In the case that your pet did receive surgical skin staples (we will notify you if this is the case), you will need to schedule an appointment to have them removed in 7-10 days.

If you have a concern about the incision please do not hesitate to email a picture to surgery@standforanimals.org. When you email please be sure to include your name, your pet's name, and the location and date of the surgery.

Tattoo

All pets receive a small green tattoo near their incision site as a permanent identification that they have been altered. Male cat tattoos are placed on their abdomen near their umbilicus (belly button) and a small patch of fur has been shaved for this purpose.

Incision Care

Check the incision site at least twice daily. Some initial redness and swelling may be present but should be minimal and improve daily. The incision should look better each day. No bathing, swimming or grooming for 14 days after surgery as the incision needs to stay clean and dry. Do not apply topical ointment to the incision as it will encourage your pet to lick. If you notice excessive redness, swelling, bruising or the incision looks open or has any discharge, contact us immediately by sending an email, with a picture, to surgery@standforanimals.org.

DO NOT ALLOW YOUR PET TO CHEW OR LICK THE INCISION. It is strongly recommended that you purchase an e collar from us, or a pet store, to prevent your pet from licking their incision. Licking can cause an infection or the incision to open. If you are concerned about your pet’s incision, send us an email, with a picture, to surgery@standforanimals.org.

Activity

For female dogs, male dogs, and female cats, it is very important you limit your pet’s activity for 10-14 days after surgery. Male cats should be kept quiet for 5-7 days. Dogs should be leash-walked outside to go potty and should not be allowed to run, jump, or rough-house. Cats should not be allowed to jump. Over-activity can lead to swelling and opening of the incision.

FEMALE cats and dogs should be kept away from intact males for at least 14 days because it takes a while for the hormones to leave their system after getting fixed.
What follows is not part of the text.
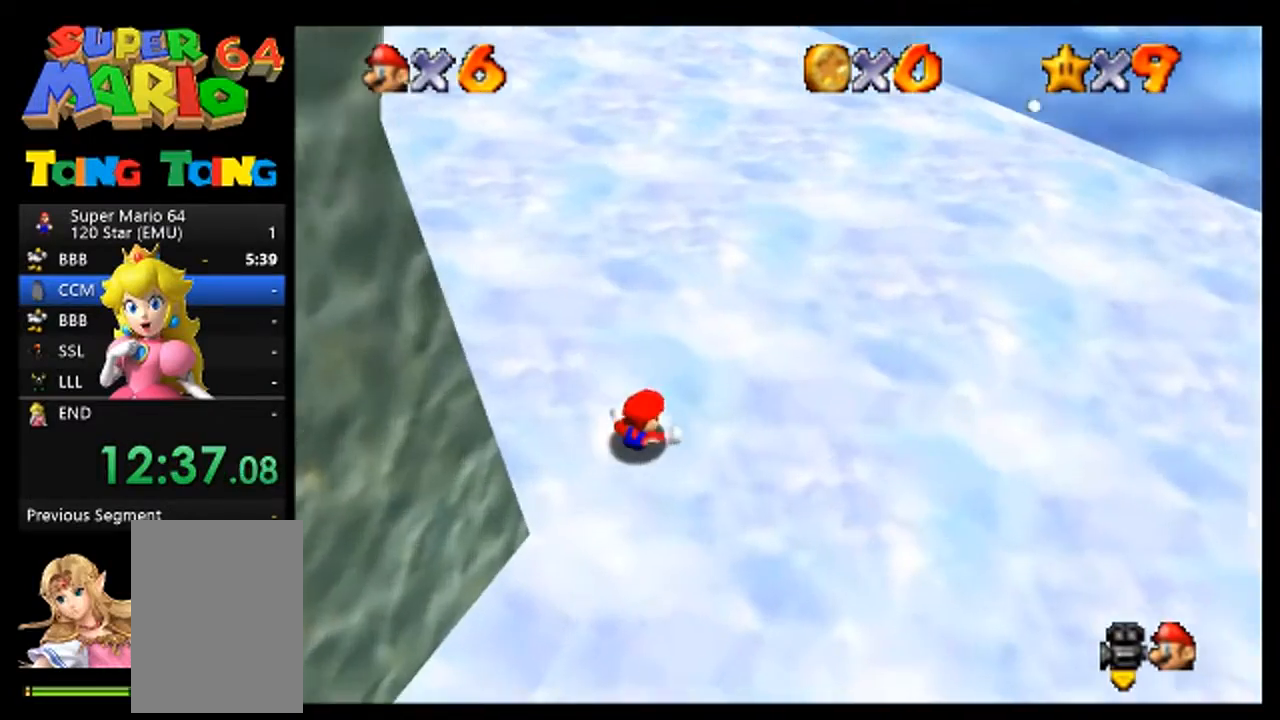
Gameplay with a controller (Nintendo layout); each line is a JSON object with the inputs held at the frame after it. "events" lists button and stick changes between this image and that frame as [ms after this image, input, new state], when the widget could be followed in between. Not read: L3 R3.
{"buttons": ["A"], "left_stick": "up", "events": [[33, "A", "up"], [33, "B", "up"], [67, "C_RIGHT", "up"], [100, "A", "down"], [100, "C_RIGHT", "down"], [133, "B", "down"], [167, "A", "up"], [167, "C_RIGHT", "up"], [200, "B", "up"], [300, "A", "down"], [333, "B", "down"], [367, "A", "up"], [433, "B", "up"], [500, "A", "down"]]}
It can be extremely dangerous and life-threatening if they are allowed to mate with a male.

If you notice any of the following, please contact us immediately:

  • Pale gums
  • Labored breathing
  • Extreme lethargy
  • Excessive vomiting and/or diarrhea
  • Discharge or excessive bleeding from the incision
  • Difficulty urinating

To Reach Us Regarding A Medica Concern

SEND AN EMAIL TO surgery@standforanimals.org (put URGENT in the subject line) a doctor will respond within a minimum of 3 hours prior to 10 pm. Please be sure to include your name, your pet's name, and the location and date of surgery.

After 10 pm, please call our answering service at 1-844-743-1222.

Stand For Animals will treat at our clinic, at minimal cost, any post-op complications resulting directly from the surgery if the post-operative instructions were followed in full. Your regular veterinarian must address illness or injuries that are not a direct result of the surgery. Please call for an appointment as soon as you see cause for concern. We cannot be held responsible for complications resulting from failure to follow post-op instructions, or for contagious diseases for which the animal was not properly vaccinated prior to entering our facility.